Problem to work on. Send each entry back exactly as given, pictures excluded.

Data supplied.
>>

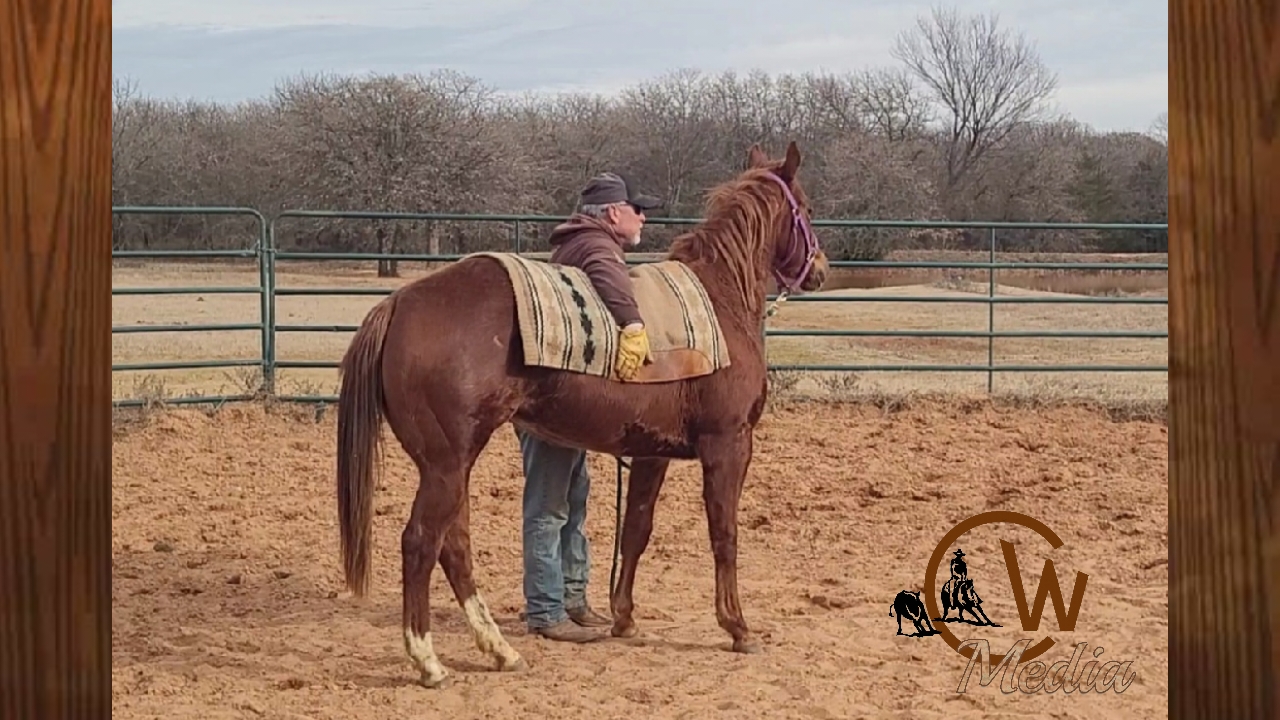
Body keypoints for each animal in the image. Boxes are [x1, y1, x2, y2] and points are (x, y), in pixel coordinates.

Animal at [334, 140, 830, 688]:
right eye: (806, 209)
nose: (821, 268)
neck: (719, 299)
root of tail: (399, 304)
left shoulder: (651, 453)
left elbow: (635, 531)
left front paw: (624, 618)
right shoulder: (729, 445)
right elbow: (724, 535)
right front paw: (738, 628)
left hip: (450, 466)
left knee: (453, 545)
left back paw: (500, 650)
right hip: (445, 465)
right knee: (422, 542)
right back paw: (428, 660)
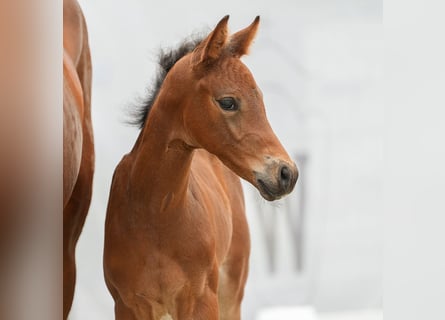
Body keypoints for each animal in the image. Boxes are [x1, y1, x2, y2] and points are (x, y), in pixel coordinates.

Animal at [103, 15, 296, 320]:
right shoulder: (128, 305)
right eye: (228, 101)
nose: (287, 173)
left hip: (231, 291)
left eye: (261, 100)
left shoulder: (201, 300)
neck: (155, 213)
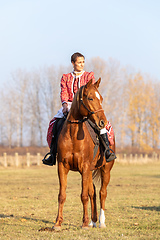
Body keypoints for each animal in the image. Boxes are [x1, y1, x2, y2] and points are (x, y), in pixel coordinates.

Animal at [53, 78, 115, 230]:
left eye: (101, 98)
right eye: (90, 98)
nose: (102, 122)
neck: (73, 135)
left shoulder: (85, 167)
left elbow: (84, 195)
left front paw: (85, 223)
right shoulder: (62, 167)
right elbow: (62, 195)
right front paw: (57, 223)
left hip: (106, 170)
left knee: (102, 192)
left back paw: (101, 222)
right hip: (90, 172)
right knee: (93, 192)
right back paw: (93, 221)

<<

Exercise response.
Body keypoints for each animal in the image. Boxes are [x1, y1, x2, y2] and points are (x, y), in pixel coordinates.

Animal at [334, 140, 830, 688]:
right eye: (806, 209)
nose: (821, 268)
neck: (719, 299)
root of tail: (399, 304)
left shoulder: (651, 453)
left elbow: (635, 531)
left front paw: (624, 618)
right shoulder: (729, 445)
right elbow: (724, 535)
right front paw: (738, 628)
left hip: (450, 466)
left knee: (453, 545)
left back paw: (500, 650)
right hip: (445, 465)
right knee: (422, 542)
right back paw: (428, 660)
Body keypoints for each animal in the image. Boxes are [x1, y1, x2, y2] and points are (x, y), in pixel coordinates.

Animal at [103, 15, 296, 320]:
right shoulder: (128, 305)
right eye: (228, 101)
nose: (287, 173)
left hip: (231, 291)
left eye: (261, 100)
left shoulder: (201, 300)
neck: (155, 213)
Body keypoints for each animal in the image. Boxes are [x1, y1, x2, y2] and points are (x, y), in pixel coordinates.

Animal at [53, 78, 115, 230]:
left eye: (101, 98)
right eye: (90, 98)
nose: (102, 122)
neck: (73, 135)
left shoulder: (85, 167)
left elbow: (84, 195)
left front paw: (85, 223)
right shoulder: (62, 167)
right elbow: (62, 195)
right front paw: (57, 223)
left hip: (106, 170)
left knee: (102, 192)
left back paw: (101, 222)
right hip: (90, 172)
right knee: (93, 192)
right back paw: (93, 221)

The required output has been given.